The traffic light coalition may have to fundamentally renegotiate its laboriously achieved compromise on the 2025 federal budget. Two scientific assessments of planned projects have shown that “further discussions within the federal government and in the context of parliamentary deliberations are necessary,” the Finance Ministry said on Thursday.
Minister Lindner (FDP) had commissioned the review because there were doubts as to whether individual projects of the traffic light coalition in the federal budget for the coming year were constitutionally and economically viable. These projects were intended to halve the financing gap of 17 billion euros that still existed after the negotiations between the traffic light coalition leaders.
Left warns of social cuts
However, the reports have now revealed legal and economic doubts about the plans. From the perspective of the Ministry of Finance, austerity measures must now be negotiated again. “Measures to improve the accuracy of social spending, on which no political agreement has yet been reached, could also reduce the need for action,” said ministry sources.
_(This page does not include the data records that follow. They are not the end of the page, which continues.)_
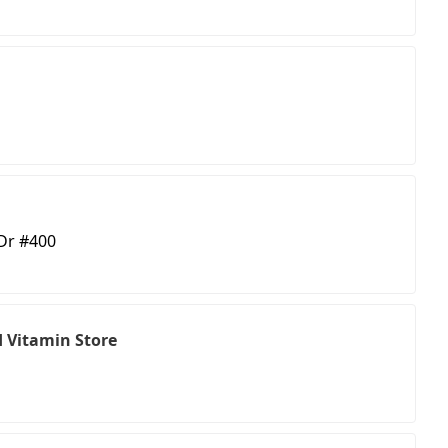
 Dr #400
 Vitamin Store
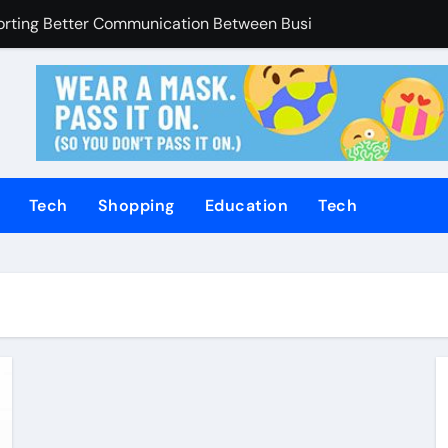
porting Better Communication Between Businesses Online V
Enhanced Through Anchorage Landscaping Companies’ Expert
utions Supporting Consistent Mechanical Component Quality
ices Managing Occupational Injury Compensation Negotiation
of Tamil Cinema Forever
Tech
Shopping
Education
Tech
Promoting Calm and Consistent Senior Supervision
rvices Improve Property Pricing Confidence
olutions Advance Opportunities For First-Time Homebuyers
 in Mackay
uilding Stronger Personal Injury Claims From Beginning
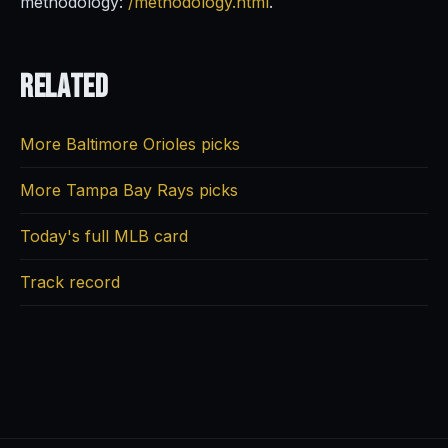
methodology:
/methodology.html
.
Related
More Baltimore Orioles picks
More Tampa Bay Rays picks
Today's full MLB card
Track record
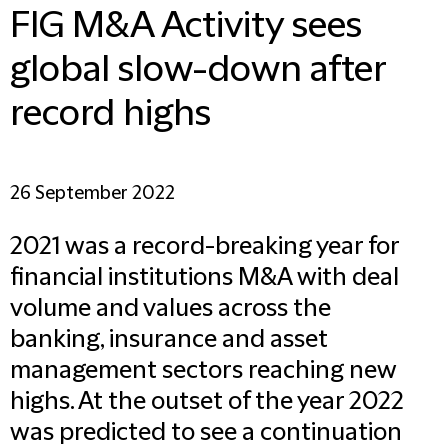
FIG M&A Activity sees
global slow-down after
record highs
26 September 2022
2021 was a record-breaking year for
financial institutions M&A with deal
volume and values across the
banking, insurance and asset
management sectors reaching new
highs. At the outset of the year 2022
was predicted to see a continuation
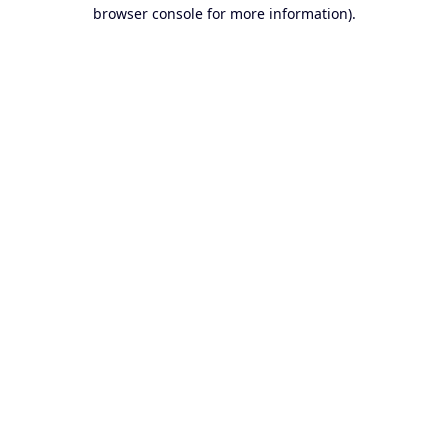
browser console for more information).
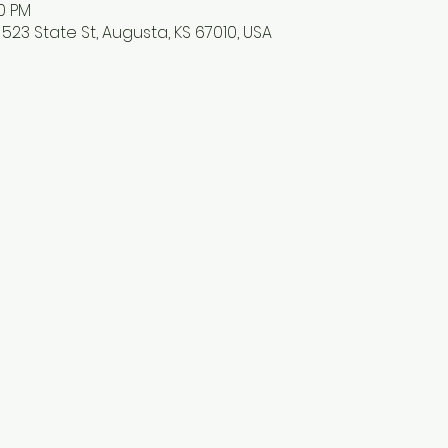
30 PM
523 State St, Augusta, KS 67010, USA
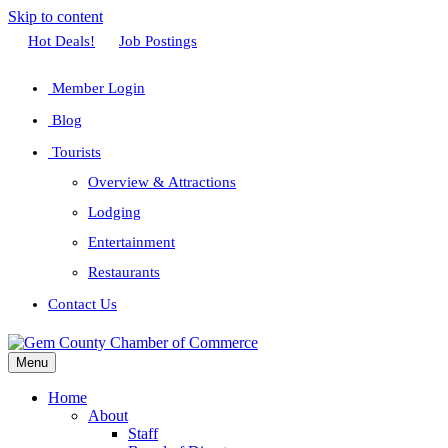
Skip to content
Facebook
Twitter
Linkedin
Youtube
Instagram
Hot Deals!
Job Postings
Member Login
Blog
Tourists
Overview & Attractions
Lodging
Entertainment
Restaurants
Contact Us
Menu
Home
About
Staff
Left Party leader Janine Wissler warned the traffic light coalition against cuts in the social sector. “Instead of pushing for further social cuts, Lindner should get the money from where there is enough of it,” she told the newspapers of the Funke media group. “The reintroduction of the wealth tax would bring the states additional billions for social welfare and investments in the future, appropriate taxation of excess profits and the closing of tax loopholes would bring billions in revenue to the federal government.”